Die US-Regierung versteckt Beweise für die Existenz von Außerirdischen? Unsinn. Die erste Mondlandung 1969 war vorgetäuscht? Sicher nicht. Die NSA hört das Handy der Kanzlerin ab? Unfug. Halt – das stimmt doch …

Verbindungen herzustellen, wo andere keine sehen, und dahinter die finsteren Pläne geheimer Mächte zu wittern: Das kennzeichnet die "Verschwörungsmentalität", wie die Mainzer Sozialpsychologen Roland Imhoff und Pia Lamberty in unserer Titelgeschichte ab S. 12 erläutern. Die Grenze zwischen Paranoia und gesundem Misstrauen kann sich jedoch schnell verschieben. Etwa, wenn Whistleblower verborgene Aktivitäten von Geheimdiensten öffentlich machen oder wenn Journalisten illegale Praktiken der Industrie aufdecken.

Leider äußert sich diese Denkweise nicht nur in journalistischer Intuition und harmlosen Hirngespinsten. Sie hat zwei hässliche Geschwister: Menschenfeindlichkeit und Vorurteile. "Eine Verschwörung zu durchschauen, kann das Gefühl von Kontrolle vermitteln", berichten die Autoren.

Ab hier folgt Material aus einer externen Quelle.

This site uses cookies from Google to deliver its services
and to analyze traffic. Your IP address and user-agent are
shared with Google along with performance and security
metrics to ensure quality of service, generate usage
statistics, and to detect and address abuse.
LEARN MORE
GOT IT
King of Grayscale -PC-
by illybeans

Womöglich hängen radikale Gruppen deshalb häufig Verschwörungstheorien an.

Die Suche nach verborgenen Zusammenhängen ist allerdings auch das, was unser Denken einzigartig macht. Die menschliche Intelligenz entspringt der Fähigkeit, Geschichten zu verstehen, so formulierte es einer der Pioniere der künstlichen Intelligenz, Patrick Winston. Was Kinder mühelos meistern, wollen Informatiker nun auch Computerprogrammen beibringen. Wie dieses Kunststück gelingen könnte, lesen Sie ab S. 42 im letzten Teil unserer Serie zur künstlichen Intelligenz.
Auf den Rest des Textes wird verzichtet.